[Opening DATA IN THIS EXERCISE section]
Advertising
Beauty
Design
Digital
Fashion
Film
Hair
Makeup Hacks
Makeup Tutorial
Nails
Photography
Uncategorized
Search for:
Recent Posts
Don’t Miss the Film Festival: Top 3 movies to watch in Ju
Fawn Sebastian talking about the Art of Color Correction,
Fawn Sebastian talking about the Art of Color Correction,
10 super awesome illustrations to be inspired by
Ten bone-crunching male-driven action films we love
[Closing DATA IN THIS EXERCISE section]
DIRECTIVE - Could each line above be retyped exactly?

RESPONSE TO THE TASK -
Advertising
Beauty
Design
Digital
Fashion
Film
Hair
Makeup Hacks
Makeup Tutorial
Nails
Photography
Uncategorized
Search for:
Recent Posts
Don’t Miss the Film Festival: Top 3 movies to watch in Ju
Fawn Sebastian talking about the Art of Color Correction,
Fawn Sebastian talking about the Art of Color Correction,
10 super awesome illustrations to be inspired by
Ten bone-crunching male-driven action films we love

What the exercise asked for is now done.